• Tokiwa Eisuke

受かるアクセラ、受からないアクセラ

「常盤さんアクセラ結構うかってますよねー(意味深」と起業家仲間から言われる。

今までスターバースト(プロトスター)を始め、Orange fab Asia、AI アクセラレーター、青山スタートアップアクセラレーションセンター(ASAC)、JETRO BOP/ボリュームゾーンサービス、X-HUB中国 深セン・香港編に受かってきた。なぜアクセラを受けるかといえば、


1、OSの会社が過去どうやって成功したかと言えば大企業と連携したから 2、予想していないニーズが掘り起こせる可能性があるから 3、共感されづらいプロダクトなのでできるだけ支援者(事業者や投資家)を見つけたいから


ただもちろん落ちたアクセラも多い。代表的なところだとサムライインキュベート、Incubate Camp、Tokyo Startup Gateway、Tech Lab PAAK、 DMM.make 、ソフトバンク一通り、KDDI無限ラボ、Plug and Play Japan、500神戸、Open Network Lab、CCC、始動・未来・飛躍・異能、モーニングピッチアクセラ、Creww一通り、ゼロワンブースター一通り、などなど。一通りは選択肢と思って申請した。


今まで育ちがよく、学歴も高く、要領のよかった人が起業をしてアクセラに申請して落ちると、物凄くショックを受けたり、劣等感を過剰に持つ人がいるが、僕がここまでやって結果わかったのはシンプルに「タイミング」と「相性」だけだ。


タイミングというのはプレシード・シード・プレシリーズA、シリーズA、シリーズBなどのことで、ステージの定義については田所さんのスタートアップサイエンスを参考にしたい。


例えば大企業とのオープンイノベーションをするのにプロトタイプもないなら3か月でミーティングだけして終わるため、ほぼ受からないだろう。大企業側がスタートアップのことをよくわかっていなくて「とりあえずAI」を求めていたら、AIじゃないスタートアップは受からない。


そういう意味で僕が受かったアクセラはどれもタイミングが合ってたし、Orange fab Aisaは西川さんにはいつ受けたらいいかタイミングをちょいちょい会って確認もしていた。

それから相性というのは、タイミング以外のマッチング度合いの部分だが、例えばAIの会社がハードウェアのアクセラに入ることは難しいし、「世界を目指そう」と建前ではいってるが実際は国内市場向けのアクセラだと海外展開したいスタートアップは合わない。


(とはいえ相性でビジネスパートナーを決めてる時点で全然非合理的だとは思う。将来儲かる会社が正しいので将来儲かる会社に将来儲からない会社が合わせるべきだ。それが例え異業種でも。)

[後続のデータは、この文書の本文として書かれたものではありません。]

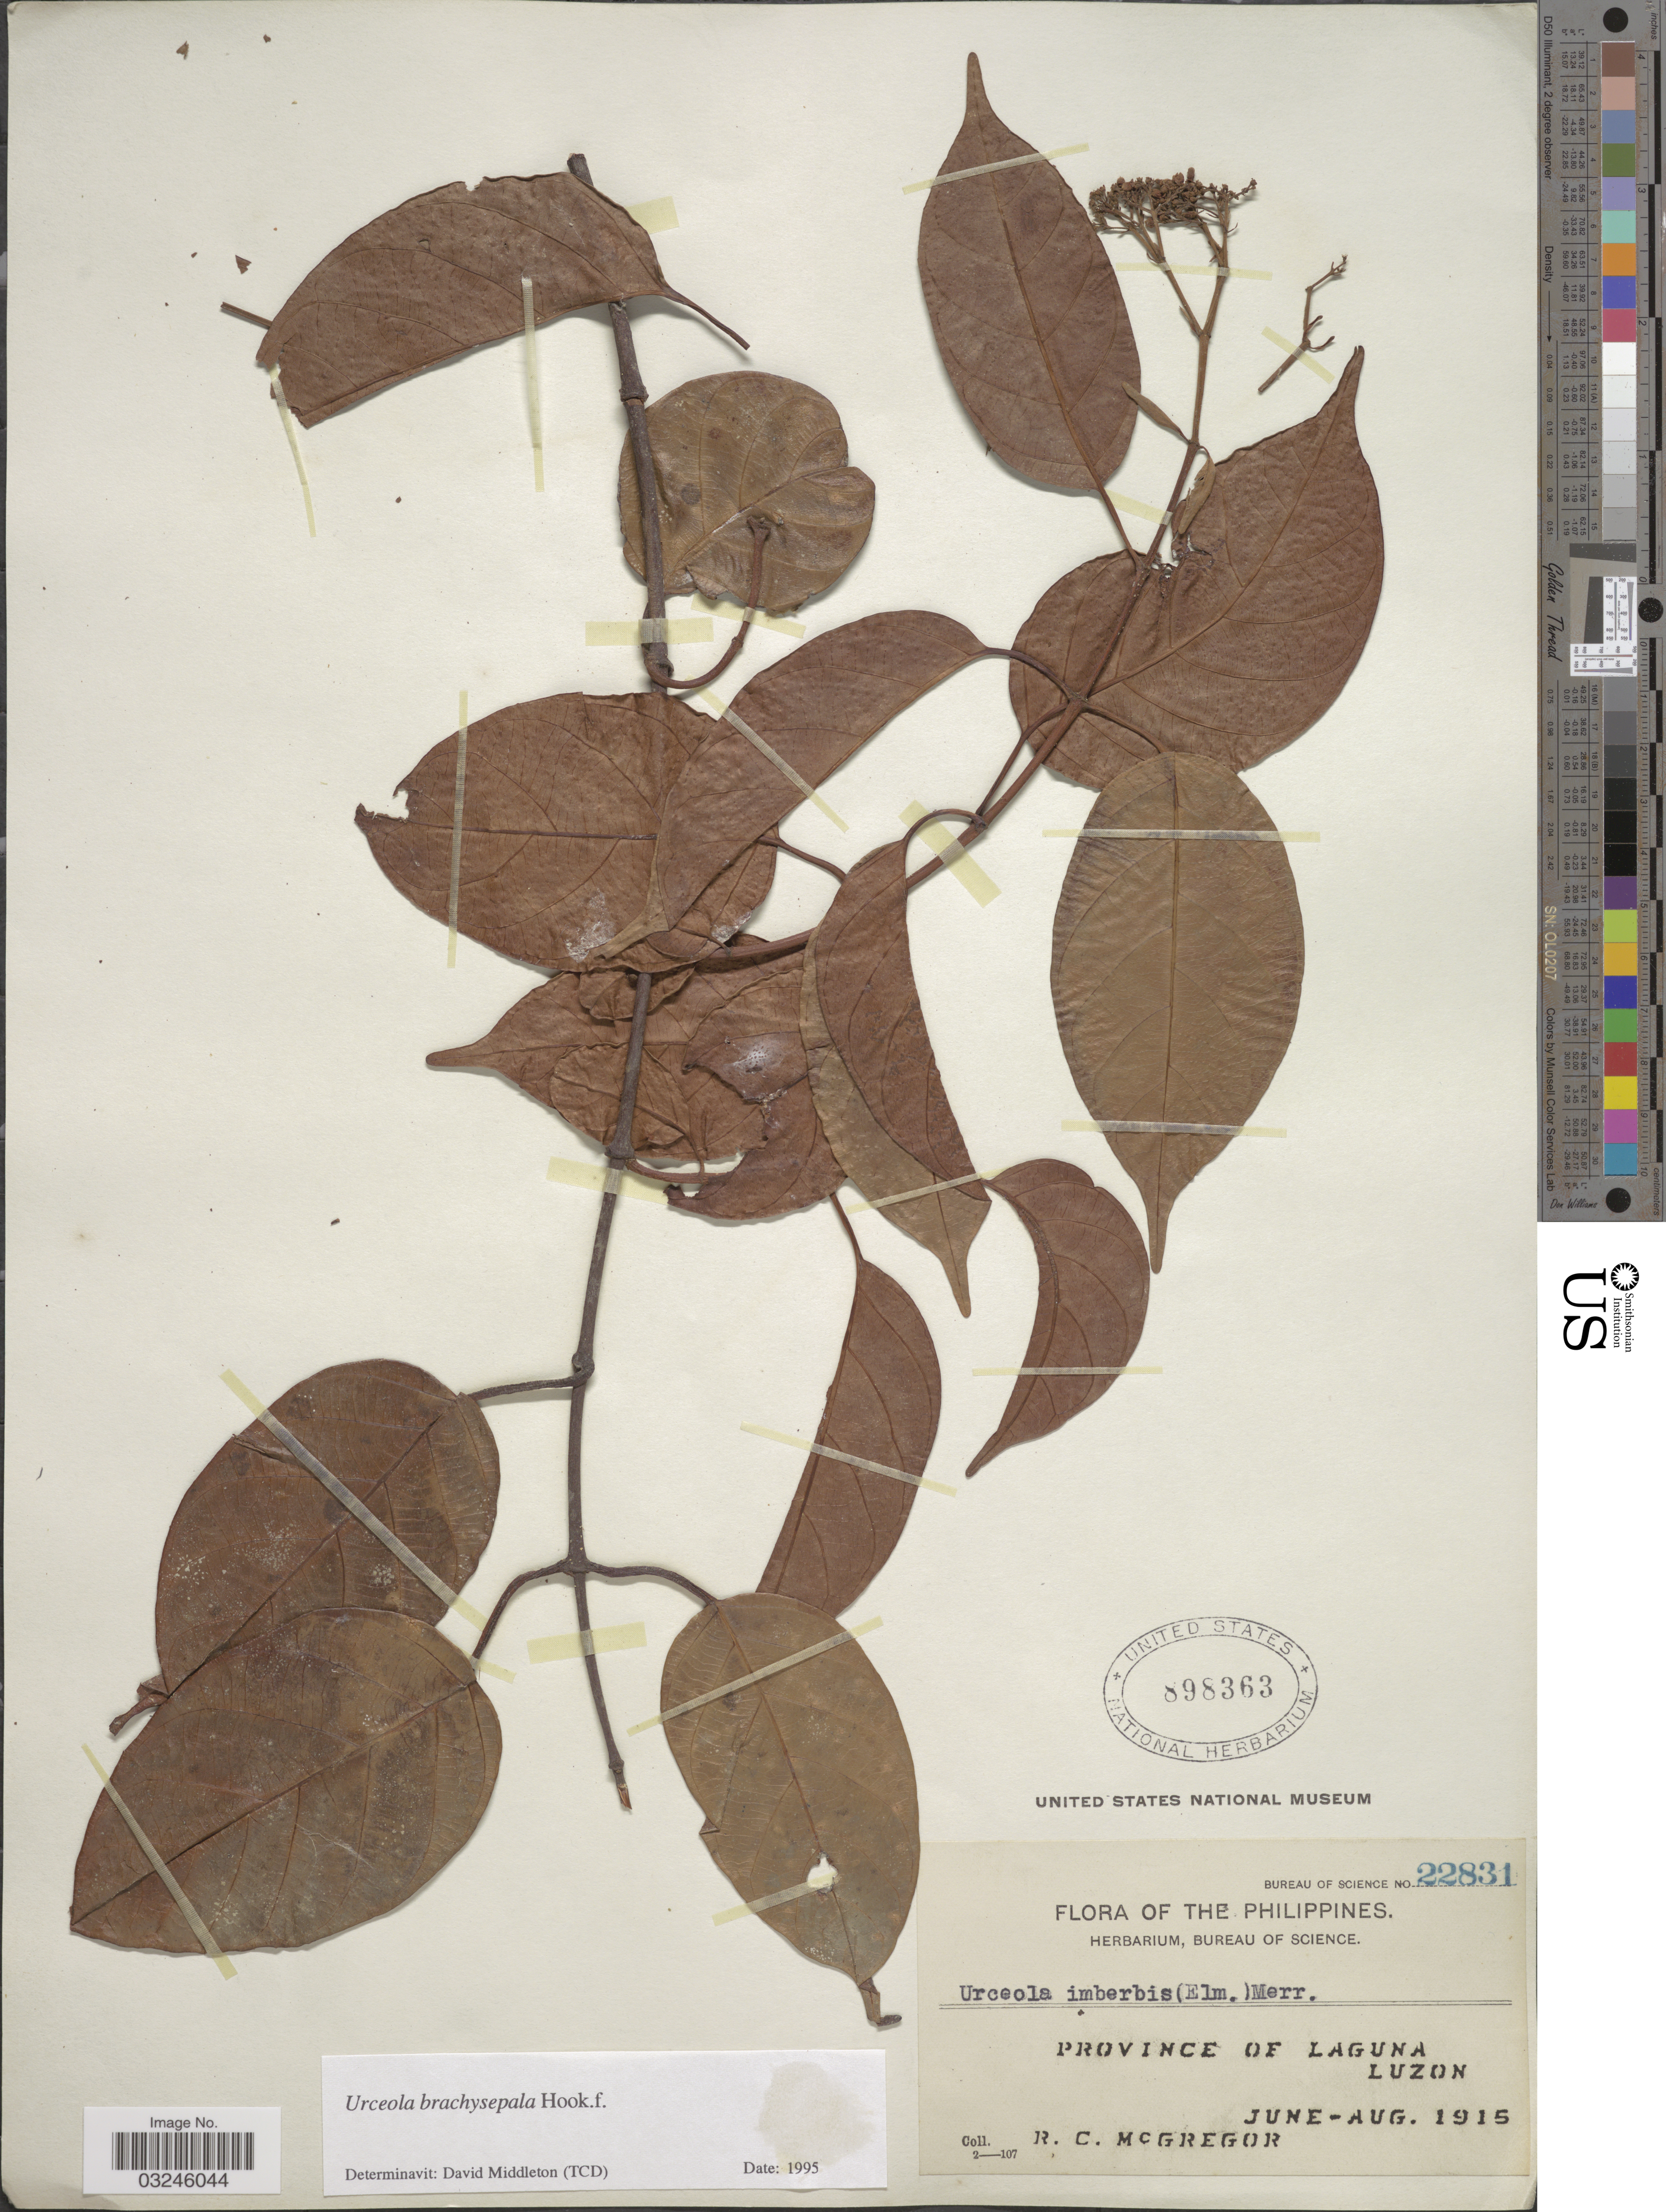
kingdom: Plantae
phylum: Tracheophyta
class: Magnoliopsida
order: Gentianales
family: Apocynaceae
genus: Urceola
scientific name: Urceola brachysepala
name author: Hook. f.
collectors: R. C. McGregor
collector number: Bureau of Science 22831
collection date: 1915-06/1915-08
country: Philippines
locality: Province of Laguna Luzon.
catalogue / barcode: US 898363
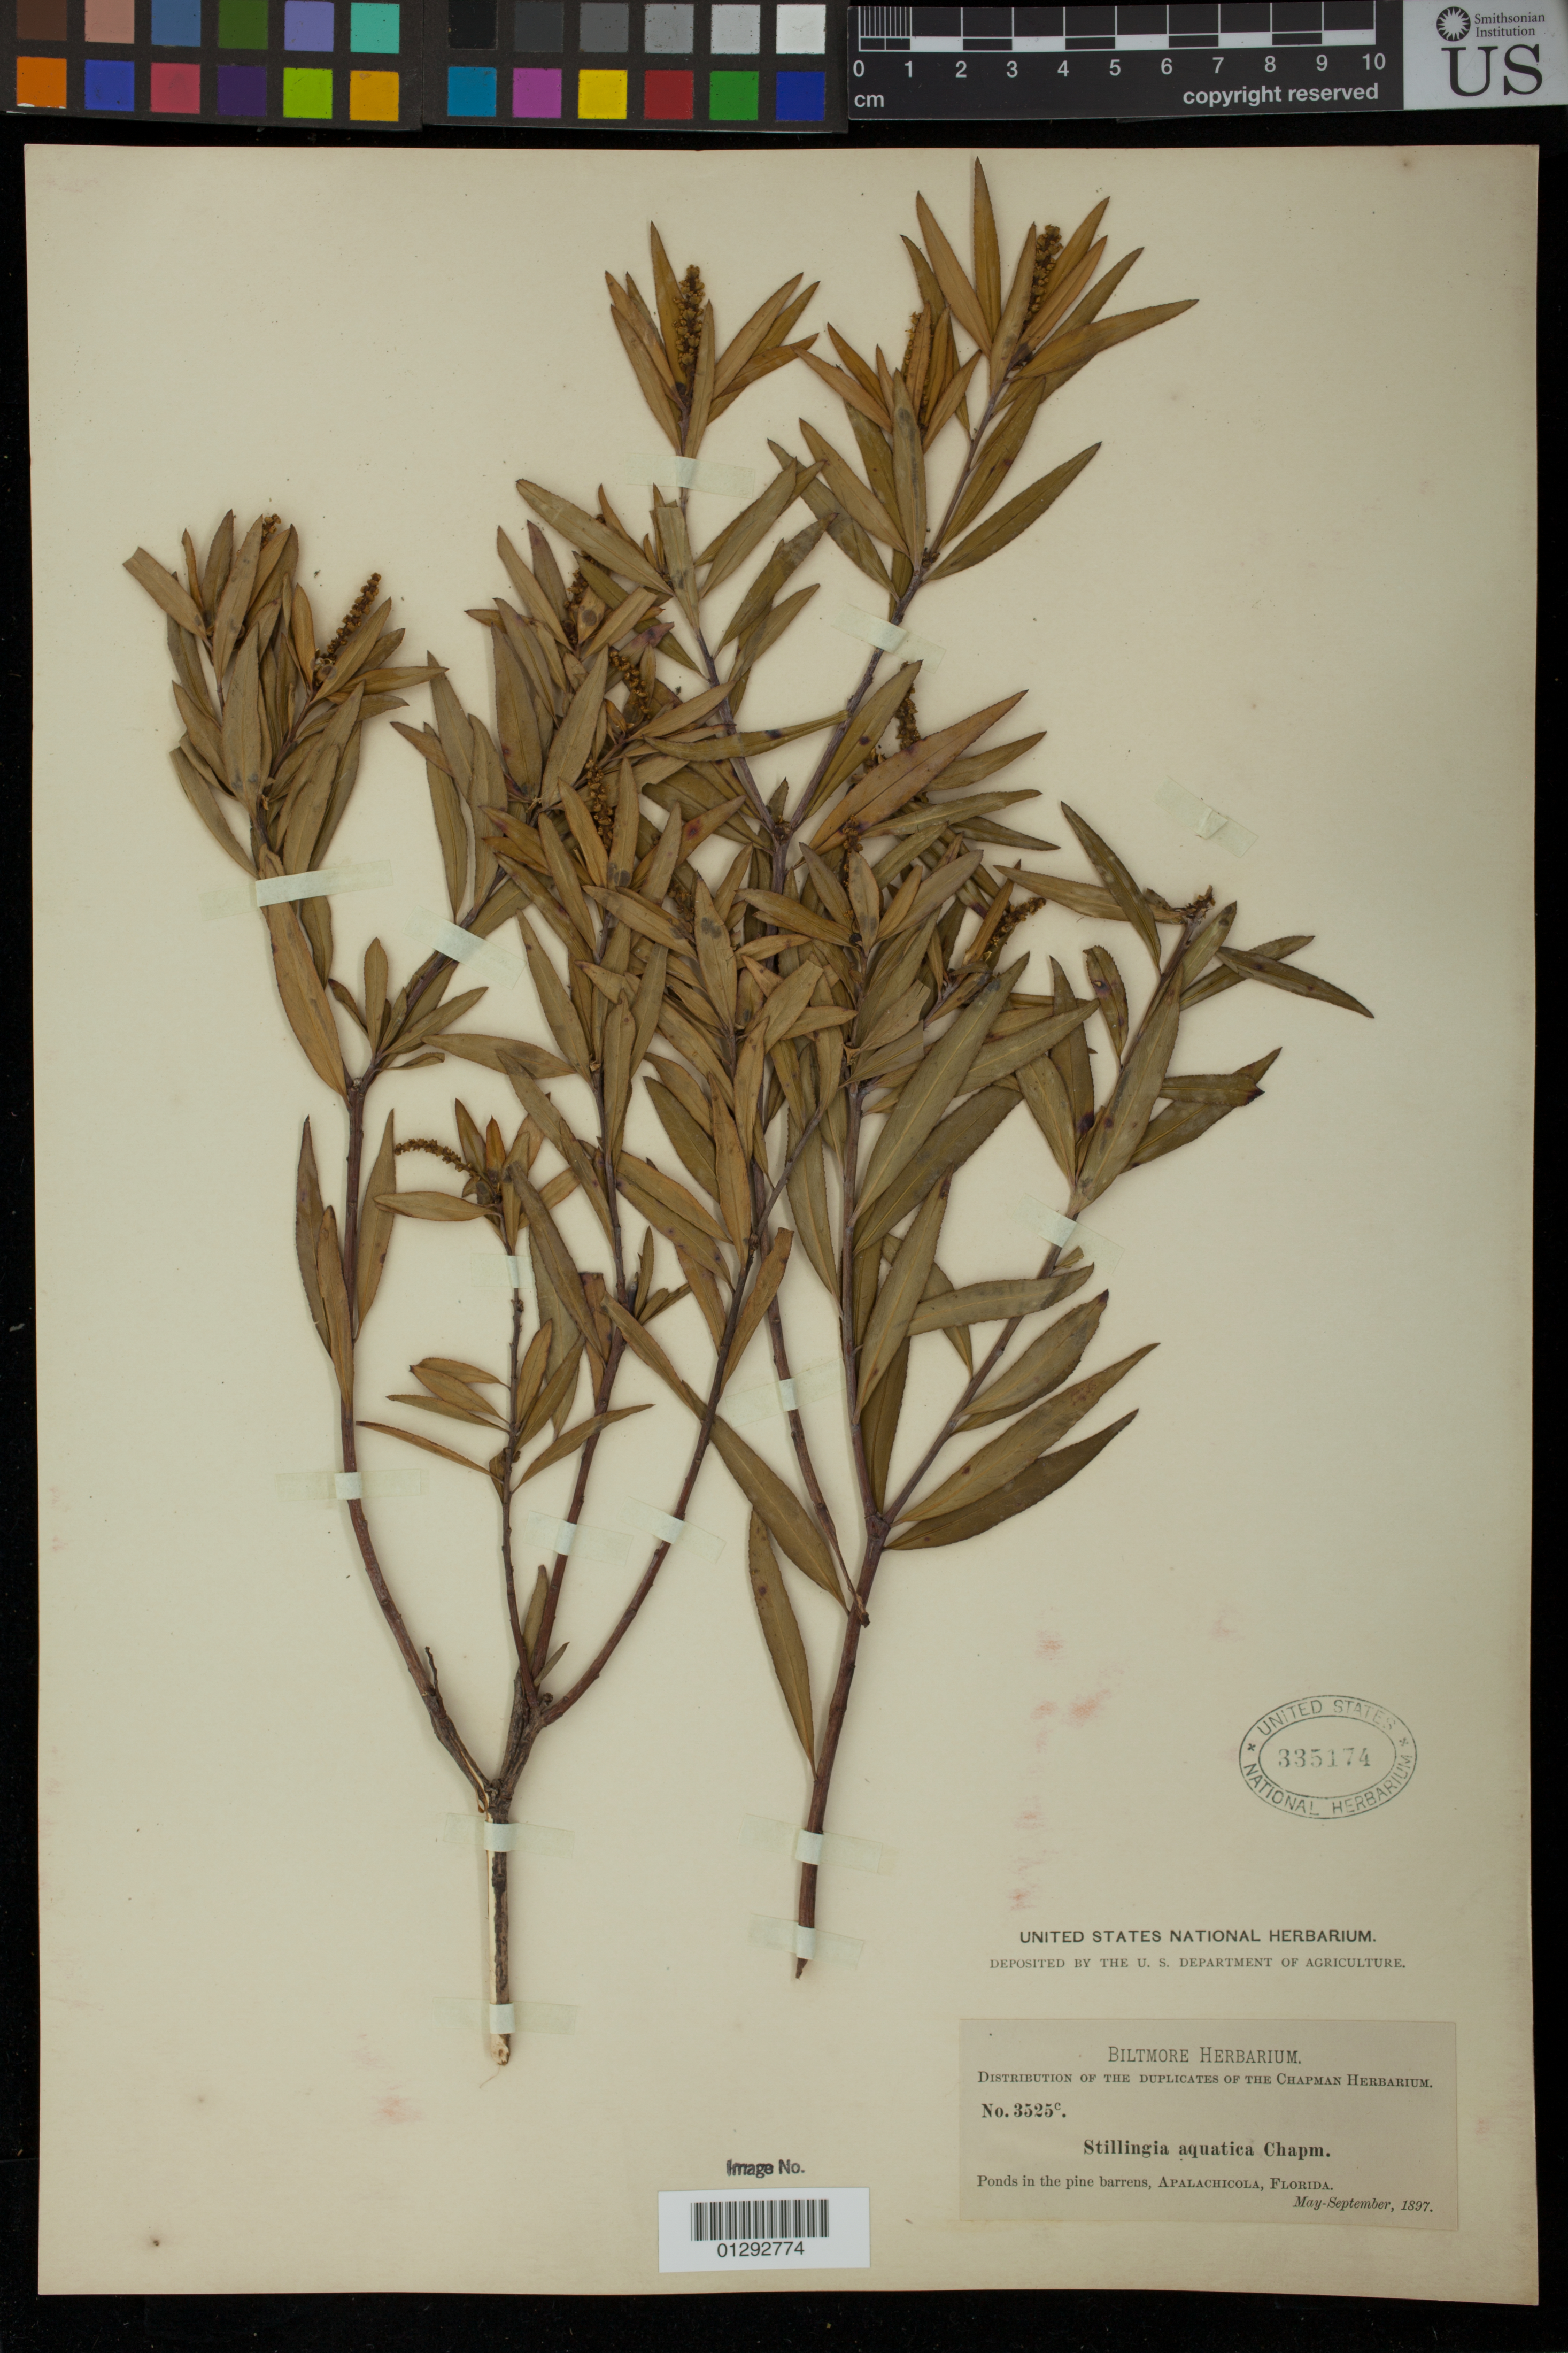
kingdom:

このように受かる・受からないというのはタイミングと相性だけであると思うと、変に劣等感を感じる必要性はない。別のアクセラを受けるとか、もしくは一緒に仕事をしたい大企業を調査して担当者を直で紹介してもらう方が本当の意味でacceleration(促進)だと思う。


最後に僕の個人的なアクセラ運営者への依頼だけども、日本のアクセラは「スタートアップにやり方を教えるだけ」のものが多く、大企業と仕事になったり投資家から資金調達が決まったりすることが少ないので、「スタートアップの仕事を促進する」方向に是非とも変えていただきたい。あわよくばアクセラが投資機能を持てるようになってほしい。


正直やり方は仮説検証をはやく回せばわかってくるし、田所さんのスタートアップサイエンスを読めば分かることも多いし、マーケティングの本を読めば分かることも多い。PRとか営業とか個別なものはすべて一本の線でつながっている。


あとオープンイノベーションに関しては「大企業のリソースを使ってほしい」という前提条件がスタートアップに全然合わなくなっている。スタートアップは既存のビジネスモデルを変えて事業を行っているため、大企業とは普通反対に位置する。大企業は自身のビジネスモデルを変えるぐらいの気持ちでスタートアップと関わったほうが本当に将来生き残れると思う。少なくとも僕はビジネスモデルを変えない大企業に転職したくはない。


スタートアップと上手く連携している大企業はあまりアクセラをうたってやっていない気もする。アクセラをやりたい会社はただ単にスタートアップ向けに問い合わせフォームを作って、問い合わせが来たらすぐに返信して会議を設定し、会議で現場の担当も同席させればいいだけだ。たったこれだけでスタートアップ側にとってはacceleration(促進)になる。